Causes of congenitally missing teeth
Several environmental factors like virus infections, toxins and radio- or chemotherapy may cause missing of permanent teeth. However, most of the cases are caused by genetic factors. The heritability of congenitally missing teeth has been shown in many studies. The genetic factors may be dominant or recessive and it is obvious that in many cases multiple genetic (and environmental) factors are acting together. The importance of genetic factors is shown by appearance of multiple cases among relatives (familial clustering) and higher concordance in identical than in non-identical twins. 

Dominant inheritance of congenitally missing teeth has been shown both in hypodontia and oligodontia. However in both cases the amount and identity of missing teeth may vary between relatives. In hypodontia, the variability may extend to no teeth actually missing ("reduced penetrance"). The variability is probably caused by other genetic and environmental factors, and in some cases the etiology is analogous to multifactorial traits. 

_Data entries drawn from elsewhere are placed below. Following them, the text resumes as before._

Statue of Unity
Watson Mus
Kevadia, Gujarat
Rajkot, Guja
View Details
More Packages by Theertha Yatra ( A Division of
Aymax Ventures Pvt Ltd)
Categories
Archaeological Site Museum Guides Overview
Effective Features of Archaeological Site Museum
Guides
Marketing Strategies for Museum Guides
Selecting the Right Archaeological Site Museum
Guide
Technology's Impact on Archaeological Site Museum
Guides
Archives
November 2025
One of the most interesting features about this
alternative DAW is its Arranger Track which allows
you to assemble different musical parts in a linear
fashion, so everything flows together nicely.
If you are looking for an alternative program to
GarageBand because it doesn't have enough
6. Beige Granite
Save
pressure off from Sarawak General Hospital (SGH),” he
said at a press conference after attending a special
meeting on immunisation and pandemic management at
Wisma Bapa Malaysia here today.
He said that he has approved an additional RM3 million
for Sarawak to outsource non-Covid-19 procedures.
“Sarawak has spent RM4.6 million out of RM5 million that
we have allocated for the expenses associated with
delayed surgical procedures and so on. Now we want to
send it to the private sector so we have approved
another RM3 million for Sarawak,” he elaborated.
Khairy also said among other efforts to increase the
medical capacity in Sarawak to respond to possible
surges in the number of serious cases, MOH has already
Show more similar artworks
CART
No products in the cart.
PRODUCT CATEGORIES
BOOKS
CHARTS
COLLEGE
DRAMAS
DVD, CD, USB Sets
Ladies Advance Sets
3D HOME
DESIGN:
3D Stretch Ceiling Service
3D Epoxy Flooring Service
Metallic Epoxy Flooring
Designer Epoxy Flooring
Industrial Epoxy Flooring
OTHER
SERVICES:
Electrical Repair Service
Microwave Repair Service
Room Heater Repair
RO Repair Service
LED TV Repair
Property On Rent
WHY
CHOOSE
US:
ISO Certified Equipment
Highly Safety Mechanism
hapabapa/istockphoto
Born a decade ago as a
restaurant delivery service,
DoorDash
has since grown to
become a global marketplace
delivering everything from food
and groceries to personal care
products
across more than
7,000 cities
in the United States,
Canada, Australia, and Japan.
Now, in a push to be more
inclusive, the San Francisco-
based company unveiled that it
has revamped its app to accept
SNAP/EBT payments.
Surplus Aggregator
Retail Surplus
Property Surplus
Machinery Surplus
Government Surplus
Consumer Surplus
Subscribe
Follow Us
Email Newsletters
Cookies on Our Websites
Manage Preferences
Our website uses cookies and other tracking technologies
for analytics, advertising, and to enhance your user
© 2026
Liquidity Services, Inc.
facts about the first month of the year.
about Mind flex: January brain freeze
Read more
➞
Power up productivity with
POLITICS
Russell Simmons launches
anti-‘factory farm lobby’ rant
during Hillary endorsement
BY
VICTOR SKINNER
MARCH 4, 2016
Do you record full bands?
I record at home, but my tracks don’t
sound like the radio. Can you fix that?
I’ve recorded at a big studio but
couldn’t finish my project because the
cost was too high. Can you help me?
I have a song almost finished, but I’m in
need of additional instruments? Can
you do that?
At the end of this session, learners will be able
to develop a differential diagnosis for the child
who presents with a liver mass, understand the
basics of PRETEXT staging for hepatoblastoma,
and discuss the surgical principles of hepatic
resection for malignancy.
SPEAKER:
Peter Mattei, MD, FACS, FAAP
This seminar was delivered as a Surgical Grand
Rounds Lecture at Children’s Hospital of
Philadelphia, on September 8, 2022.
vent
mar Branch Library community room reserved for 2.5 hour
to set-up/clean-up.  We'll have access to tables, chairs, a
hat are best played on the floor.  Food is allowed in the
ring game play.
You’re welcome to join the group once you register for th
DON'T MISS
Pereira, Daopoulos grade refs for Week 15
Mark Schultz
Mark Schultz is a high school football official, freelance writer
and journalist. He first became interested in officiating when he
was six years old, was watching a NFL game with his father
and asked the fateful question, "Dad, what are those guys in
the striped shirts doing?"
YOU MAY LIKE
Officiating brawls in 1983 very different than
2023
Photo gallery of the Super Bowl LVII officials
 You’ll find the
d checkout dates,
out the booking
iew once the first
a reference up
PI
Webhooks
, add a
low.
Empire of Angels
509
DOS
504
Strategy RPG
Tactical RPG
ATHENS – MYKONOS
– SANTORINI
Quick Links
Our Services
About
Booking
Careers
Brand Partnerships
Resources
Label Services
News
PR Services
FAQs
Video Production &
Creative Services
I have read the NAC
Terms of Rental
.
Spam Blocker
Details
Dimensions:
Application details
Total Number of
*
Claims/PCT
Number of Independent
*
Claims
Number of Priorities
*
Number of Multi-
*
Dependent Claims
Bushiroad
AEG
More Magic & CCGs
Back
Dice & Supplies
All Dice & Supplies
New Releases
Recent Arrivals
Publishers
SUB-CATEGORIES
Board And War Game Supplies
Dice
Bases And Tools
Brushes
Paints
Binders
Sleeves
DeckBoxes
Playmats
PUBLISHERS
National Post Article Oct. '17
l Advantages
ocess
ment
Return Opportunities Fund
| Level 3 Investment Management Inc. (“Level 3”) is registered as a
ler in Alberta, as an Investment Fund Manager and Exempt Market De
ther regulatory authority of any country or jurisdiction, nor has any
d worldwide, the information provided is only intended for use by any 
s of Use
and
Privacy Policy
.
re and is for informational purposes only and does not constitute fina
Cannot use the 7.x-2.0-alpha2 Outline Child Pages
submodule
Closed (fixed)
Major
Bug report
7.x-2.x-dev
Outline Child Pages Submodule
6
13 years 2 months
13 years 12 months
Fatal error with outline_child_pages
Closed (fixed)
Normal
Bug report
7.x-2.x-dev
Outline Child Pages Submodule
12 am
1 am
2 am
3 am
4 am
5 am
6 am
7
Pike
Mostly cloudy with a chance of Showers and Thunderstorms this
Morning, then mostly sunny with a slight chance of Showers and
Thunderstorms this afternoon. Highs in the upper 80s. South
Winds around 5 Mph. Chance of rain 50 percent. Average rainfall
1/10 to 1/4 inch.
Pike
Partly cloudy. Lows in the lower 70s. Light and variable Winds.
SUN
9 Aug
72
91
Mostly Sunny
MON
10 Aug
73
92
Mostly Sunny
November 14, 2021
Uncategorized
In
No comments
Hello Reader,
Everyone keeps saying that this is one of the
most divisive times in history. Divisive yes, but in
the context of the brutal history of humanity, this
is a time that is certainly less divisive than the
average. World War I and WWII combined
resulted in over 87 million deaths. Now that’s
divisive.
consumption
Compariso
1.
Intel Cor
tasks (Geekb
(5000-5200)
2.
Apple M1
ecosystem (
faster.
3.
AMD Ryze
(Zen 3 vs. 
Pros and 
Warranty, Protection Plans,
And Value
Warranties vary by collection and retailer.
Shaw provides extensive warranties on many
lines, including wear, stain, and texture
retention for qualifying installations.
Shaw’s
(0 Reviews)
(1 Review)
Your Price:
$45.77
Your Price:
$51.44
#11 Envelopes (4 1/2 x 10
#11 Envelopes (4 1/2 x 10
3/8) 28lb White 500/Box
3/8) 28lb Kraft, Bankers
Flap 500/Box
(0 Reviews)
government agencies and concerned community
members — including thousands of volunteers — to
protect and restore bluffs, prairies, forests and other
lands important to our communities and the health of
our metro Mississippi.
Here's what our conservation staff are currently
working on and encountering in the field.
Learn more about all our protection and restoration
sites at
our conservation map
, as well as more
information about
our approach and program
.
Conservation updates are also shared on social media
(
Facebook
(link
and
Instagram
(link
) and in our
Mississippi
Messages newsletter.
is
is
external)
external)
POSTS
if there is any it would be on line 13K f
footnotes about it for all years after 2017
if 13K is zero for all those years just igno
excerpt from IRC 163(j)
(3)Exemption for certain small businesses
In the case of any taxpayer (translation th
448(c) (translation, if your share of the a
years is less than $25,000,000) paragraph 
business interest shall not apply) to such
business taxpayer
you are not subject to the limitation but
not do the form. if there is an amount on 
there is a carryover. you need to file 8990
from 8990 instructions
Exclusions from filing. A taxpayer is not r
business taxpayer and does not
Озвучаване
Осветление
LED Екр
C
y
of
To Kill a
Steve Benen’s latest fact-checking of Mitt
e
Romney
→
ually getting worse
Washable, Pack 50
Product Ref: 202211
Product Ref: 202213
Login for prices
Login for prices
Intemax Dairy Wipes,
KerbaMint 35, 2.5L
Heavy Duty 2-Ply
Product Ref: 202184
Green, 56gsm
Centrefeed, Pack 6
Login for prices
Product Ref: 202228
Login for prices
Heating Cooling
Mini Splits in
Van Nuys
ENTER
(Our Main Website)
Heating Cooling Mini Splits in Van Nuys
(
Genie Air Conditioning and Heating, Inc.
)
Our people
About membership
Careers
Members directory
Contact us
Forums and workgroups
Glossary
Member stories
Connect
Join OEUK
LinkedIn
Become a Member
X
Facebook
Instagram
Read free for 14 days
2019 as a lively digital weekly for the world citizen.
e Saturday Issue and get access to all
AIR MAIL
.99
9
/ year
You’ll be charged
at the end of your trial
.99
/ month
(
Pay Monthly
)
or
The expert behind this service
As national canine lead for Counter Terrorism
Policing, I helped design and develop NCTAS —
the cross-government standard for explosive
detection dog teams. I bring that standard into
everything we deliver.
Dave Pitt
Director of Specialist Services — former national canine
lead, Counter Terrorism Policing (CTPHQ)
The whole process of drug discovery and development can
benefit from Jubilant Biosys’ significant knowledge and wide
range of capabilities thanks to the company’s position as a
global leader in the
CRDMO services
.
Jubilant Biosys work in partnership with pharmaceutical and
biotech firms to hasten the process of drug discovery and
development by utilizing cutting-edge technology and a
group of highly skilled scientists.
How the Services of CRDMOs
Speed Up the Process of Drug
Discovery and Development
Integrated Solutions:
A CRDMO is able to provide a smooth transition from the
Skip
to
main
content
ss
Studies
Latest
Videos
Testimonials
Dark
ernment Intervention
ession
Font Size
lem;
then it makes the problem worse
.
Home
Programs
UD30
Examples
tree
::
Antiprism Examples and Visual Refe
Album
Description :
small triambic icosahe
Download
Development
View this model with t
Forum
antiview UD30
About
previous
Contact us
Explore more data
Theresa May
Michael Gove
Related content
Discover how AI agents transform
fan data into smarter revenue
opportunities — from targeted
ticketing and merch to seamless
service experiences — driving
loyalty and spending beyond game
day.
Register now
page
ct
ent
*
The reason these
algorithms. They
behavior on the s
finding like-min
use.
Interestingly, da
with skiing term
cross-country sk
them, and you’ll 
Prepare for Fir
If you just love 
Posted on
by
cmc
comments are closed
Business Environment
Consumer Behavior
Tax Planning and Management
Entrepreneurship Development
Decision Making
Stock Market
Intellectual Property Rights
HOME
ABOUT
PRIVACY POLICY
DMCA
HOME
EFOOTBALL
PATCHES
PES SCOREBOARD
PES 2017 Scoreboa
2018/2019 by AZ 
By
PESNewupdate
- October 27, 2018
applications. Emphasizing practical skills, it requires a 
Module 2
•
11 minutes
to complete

An example of recessive inheritance is given by recessive incisor hypodontia (RIH). In this condition described by us, a recessive gene causes congenital missing of several incisors, including lower permanent incisors and often decidusous incisors, too) the inheritance is recessive.

Genes for congenitally missing teeth
We already know several genes which, when defective, cause congenitally missing teeth. The known gene defects include mostly those that cause a multi-organ syndrome (genes EDA, EDAR, EDARADD, IKKgamma, p63, IRF6, PITX2, TFAPB2, SHH, OFD1). Only two genes are known so far where defects cause isolated tooth agenesis. Dominant loss-of function mutations in MSX1 and PAX9 cause oligodontia. Identication of gene defects that cause isolated hypodontia, the most common type of congenitally missing teeth, has been much more difficult. 
Mutations in different genes may cause different types of oligodontia (i.e. different sets of teeth are missing). For example, all individuals with a mutation in MSX1 lack all second premolars and third molars (and a variable number of other permanent teeth). Typically, mutations in PAX9 cause agenesis of most permanent molars (and again, a variable number of other permanent teeth). These differences presumably reflect different functions of these genes during development (see publications). 

It is remarkable that all genes mentioned above participate in signaling between cells or regulation of cell activity. Mutations that cause tooth agenesis have not been found in genes that code structural proteins.